§ **Page extract**
[Start of Attachment]
Marvin Perry, Frederick M. Schweitzer, eds. Antisemitic Myths: A Historical and Contemporary Anthology. Bloomington: Indiana University Press, 2008. xxiii + 352 pp. $65.00 (cloth), ISBN 978-0-253-34984-2; $24.95 (paper), ISBN 978-0-253-21950-3.
This collection of ninety-some documents is the third major product of a long-term collaboration between historians Marvin Perry and Frederick Schweitzer. It is intended as a companion to their somewhat controversial narrative text on antisemitism, published in the aftermath of the terrorist attack on September 11, 2001. Perry and Schweitzer also co-edited a useful and wide-ranging collection of essays on Jewish-Christian relations in 1994.1 This collection, which demonstrates the stances argued for in that work, is vulnerable to similar critiques, especially concerns that its treatment of the phenomenon of modern antisemitism is ahistorical.
[End of Attachment]
Source data:
[Start of Attachment]
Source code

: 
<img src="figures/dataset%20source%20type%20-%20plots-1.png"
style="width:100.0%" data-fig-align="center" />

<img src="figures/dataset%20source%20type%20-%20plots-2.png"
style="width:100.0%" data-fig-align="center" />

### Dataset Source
[End of Attachment]
§ **Your task**
Answer these questions from the book review:
(a) What is the price of the paperback edition?
(b) In what year did Perry and Schweitzer co-edit a collection of essays on Jewish-Christian relations?
(c) After what event was their narrative text on antisemitism published?

§ **Solution**
(a) $24.95
(b) 1994
(c) The terrorist attack on September 11, 2001